Create `~/.config/kelora/config.ini`:
```ini
# Set default arguments for all kelora commands  
defaults = --format auto --stats --parallel --input-tz UTC

[aliases]
errors = -l error --since 1h --stats 
warnings = --filter 'e.level == "warn" || e.level == "warning"'
slow-queries = --filter 'e.duration > 1000' --exec 'e.slow = true' --keys timestamp,query,duration
```

Usage:
```bash
kelora app.log                          # Uses defaults: auto format, stats, parallel processing
kelora --config-file custom.ini app.log # Uses custom config  
kelora --no-stats app.log               # Overrides defaults: no stats
kelora -a errors app.log                # Uses 'errors' alias from config
```

## Kelora vs Other Tools (When to Use What)

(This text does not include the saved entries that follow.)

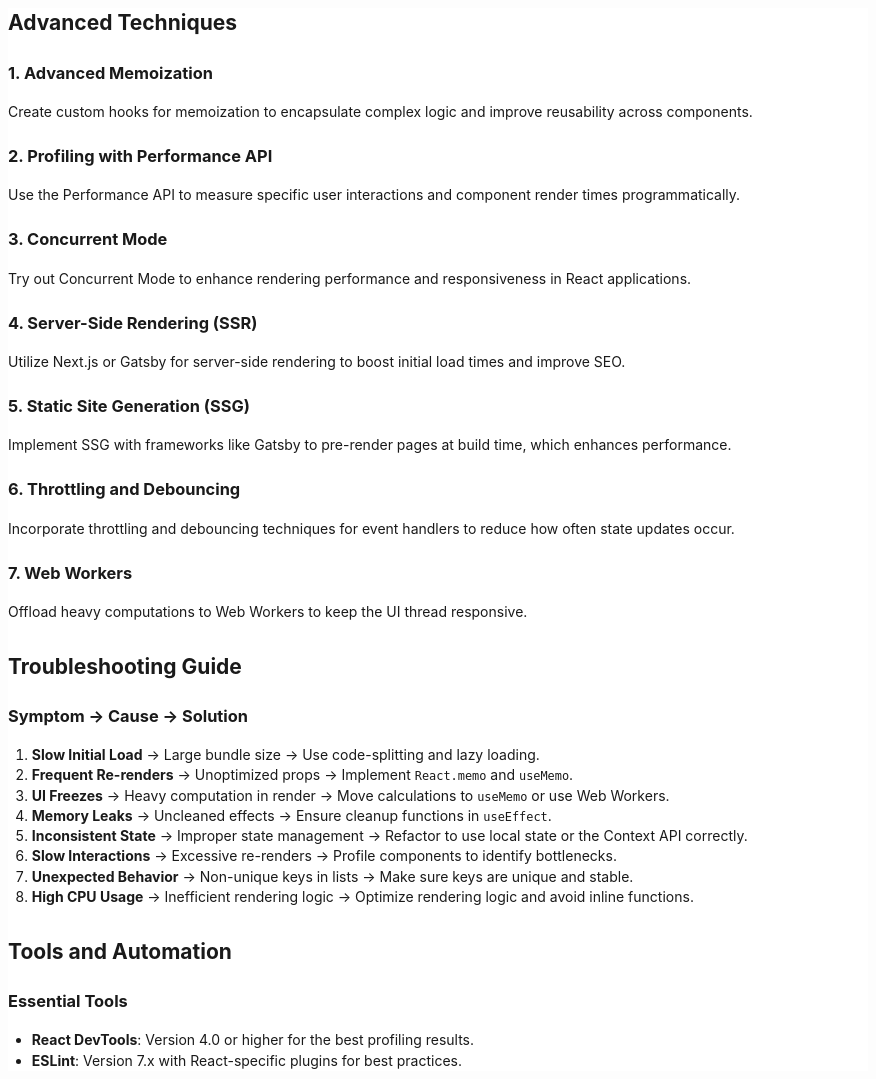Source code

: ## Advanced Techniques

### 1. Advanced Memoization
Create custom hooks for memoization to encapsulate complex logic and improve reusability across components.

### 2. Profiling with Performance API
Use the Performance API to measure specific user interactions and component render times programmatically.

### 3. Concurrent Mode
Try out Concurrent Mode to enhance rendering performance and responsiveness in React applications.

### 4. Server-Side Rendering (SSR)
Utilize Next.js or Gatsby for server-side rendering to boost initial load times and improve SEO.

### 5. Static Site Generation (SSG)
Implement SSG with frameworks like Gatsby to pre-render pages at build time, which enhances performance.

### 6. Throttling and Debouncing
Incorporate throttling and debouncing techniques for event handlers to reduce how often state updates occur.

### 7. Web Workers
Offload heavy computations to Web Workers to keep the UI thread responsive.

## Troubleshooting Guide

### Symptom → Cause → Solution
1. **Slow Initial Load** → Large bundle size → Use code-splitting and lazy loading.
2. **Frequent Re-renders** → Unoptimized props → Implement `React.memo` and `useMemo`.
3. **UI Freezes** → Heavy computation in render → Move calculations to `useMemo` or use Web Workers.
4. **Memory Leaks** → Uncleaned effects → Ensure cleanup functions in `useEffect`.
5. **Inconsistent State** → Improper state management → Refactor to use local state or the Context API correctly.
6. **Slow Interactions** → Excessive re-renders → Profile components to identify bottlenecks.
7. **Unexpected Behavior** → Non-unique keys in lists → Make sure keys are unique and stable.
8. **High CPU Usage** → Inefficient rendering logic → Optimize rendering logic and avoid inline functions.

## Tools and Automation

### Essential Tools
- **React DevTools**: Version 4.0 or higher for the best profiling results.
- **ESLint**: Version 7.x with React-specific plugins for best practices.
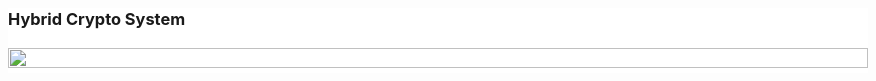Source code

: ### Hybrid Crypto System 

<p align="center"><img src="https://user-images.githubusercontent.com/77099686/106290655-0ee99800-628e-11eb-8138-b617c79d6279.gif" width="100%" height="100%"></p>
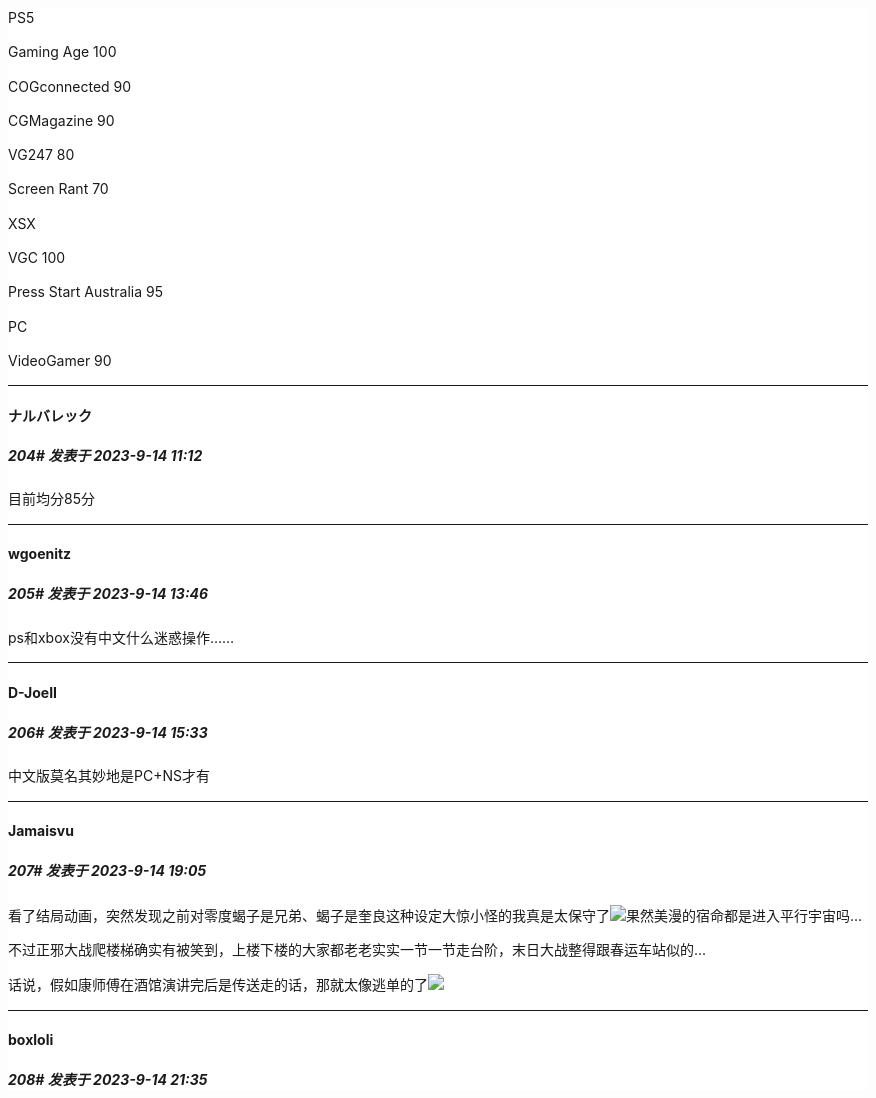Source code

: PS5

Gaming Age 100

COGconnected 90

CGMagazine 90

VG247 80

Screen Rant 70

XSX

VGC 100

Press Start Australia 95

PC

VideoGamer 90

*****

####  ナルバレック  
##### 204#       发表于 2023-9-14 11:12

目前均分85分

*****

####  wgoenitz  
##### 205#       发表于 2023-9-14 13:46

ps和xbox没有中文什么迷惑操作……

*****

####  D-JoeII  
##### 206#       发表于 2023-9-14 15:33

中文版莫名其妙地是PC+NS才有

*****

####  Jamaisvu  
##### 207#       发表于 2023-9-14 19:05

看了结局动画，突然发现之前对零度蝎子是兄弟、蝎子是奎良这种设定大惊小怪的我真是太保守了<img src="https://static.saraba1st.com/image/smiley/face2017/068.png" referrerpolicy="no-referrer">果然美漫的宿命都是进入平行宇宙吗...

不过正邪大战爬楼梯确实有被笑到，上楼下楼的大家都老老实实一节一节走台阶，末日大战整得跟春运车站似的...

话说，假如康师傅在酒馆演讲完后是传送走的话，那就太像逃单的了<img src="https://static.saraba1st.com/image/smiley/face2017/067.png" referrerpolicy="no-referrer">

*****

####  boxloli  
##### 208#       发表于 2023-9-14 21:35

**Kelora's Purpose**: Transform and analyze structured log events with programmable logic

**Choose Kelora When**: You need to filter, transform, or analyze log data programmatically

**Choose Other Tools When**:
- **Browsing/Exploring** → `lnav`: Purpose is interactive log exploration with syntax highlighting
- **Simple Text Search** → `ripgrep`: Purpose is fast pattern matching across files  
- **Complex JSON** → `jq`: Purpose is sophisticated JSON querying and transformation
- **Visualization** → Grafana: Purpose is creating dashboards and charts
- **Log Collection** → Fluentd: Purpose is shipping logs between systems

**The Independence Principle**: You can pipe Kelora's output to these tools - they complement rather than compete with each other.

### Similar Tools in the Log Processing Space

**Log Processing**:

- [angle-grinder](https://github.com/rcoh/angle-grinder) - Rust-based log processor with query syntax
- [lnav](https://github.com/tstack/lnav) - Advanced log viewer with many formats
- [pq](https://github.com/iximiuz/pq) - Log parser and query tool

**Text Processing**:

- [Miller](https://github.com/johnkerl/miller) - Name-indexed data processor (CSV, JSON, etc.)
- [jq](https://jqlang.github.io/jq/) - JSON processor and query language

## License

[MIT](LICENSE) - See LICENSE file for details.